One half of me, if that, just wanted to say “I’m currently playing the waiting game.” But the truth of the matter is, I’m not. I’m living my life. I had to ask myself how I got conditioned to display anxiety? Why is it cooler to be stressed than at peace?
So, I did the boldest thing I’ve maybe ever done a few days ago. And as I told GG yesterday, obvious aside, it was the most liberating thing I’ve ever done. Why? Because I allowed myself to make a decision fully reliant on my soul for guidance, and I am not slave to the outcome. When I asked myself, “can you be at peace knowing that if what you want does not come to pass, that it was not God’s will for you…” I couldn’t move until the answer to that question was a firm yes.
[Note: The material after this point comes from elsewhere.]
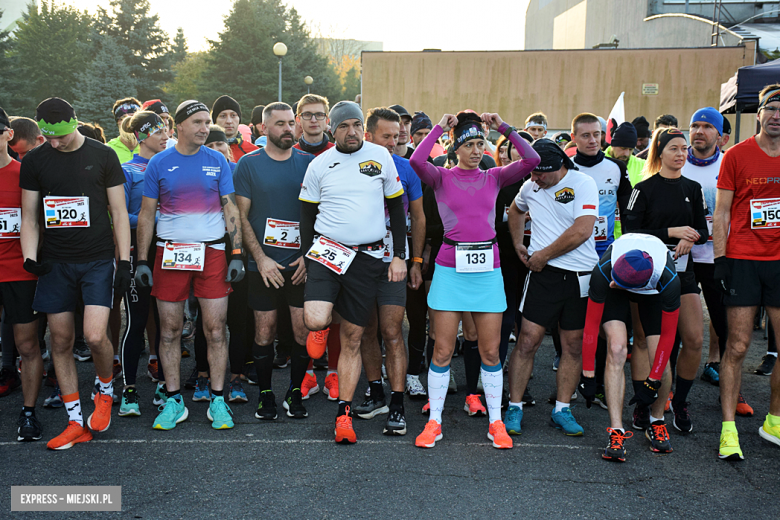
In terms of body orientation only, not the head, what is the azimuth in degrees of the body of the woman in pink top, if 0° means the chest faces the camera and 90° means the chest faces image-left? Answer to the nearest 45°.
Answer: approximately 0°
I can feel my ego going a little stir crazy. She feels dismissed. Ignored. She’s starting to want to demand answers and action. She’s impatient and I’ve given her way too much reign in my life. The larger part of me understands those feelings. But assures me that this wait is not about me, and his response was not the reason.
I guess…its more about finally being the person you want to be. A person who listens to herself. Who is steady and sure, faithful and obedient; a person who feels congruent. The pain…it comes when I give into the impatience, the feelings of what’s wrong with me that he won’t….fill in the blank. I know enough now to understand that its not nor has it ever been about that.
I feel as though I grew up over night. I also realized how many of the answers to the questions I have in waking life are found in my dreams. Me and the Divine, the Divine and I…we have a thing going on. Where I trust. I feel whole. I feel scared and exposed and yet, something more. I feel purposeful.
I am starting to feel pulled to be as honest, as vulnerable in other facets of my life. I am not quite as clear on my actions or my intentions though. It is just starting to take shape. What I do know, is that…this year is one that changes things. Changes them in a beautiful way, a way that is soulful and heartfelt and…right. I want to feel as good as I did standing in love in all things. Maybe Kelly Canter was right…life is all about falling in love with as many things as possible. Its the only thing that matters.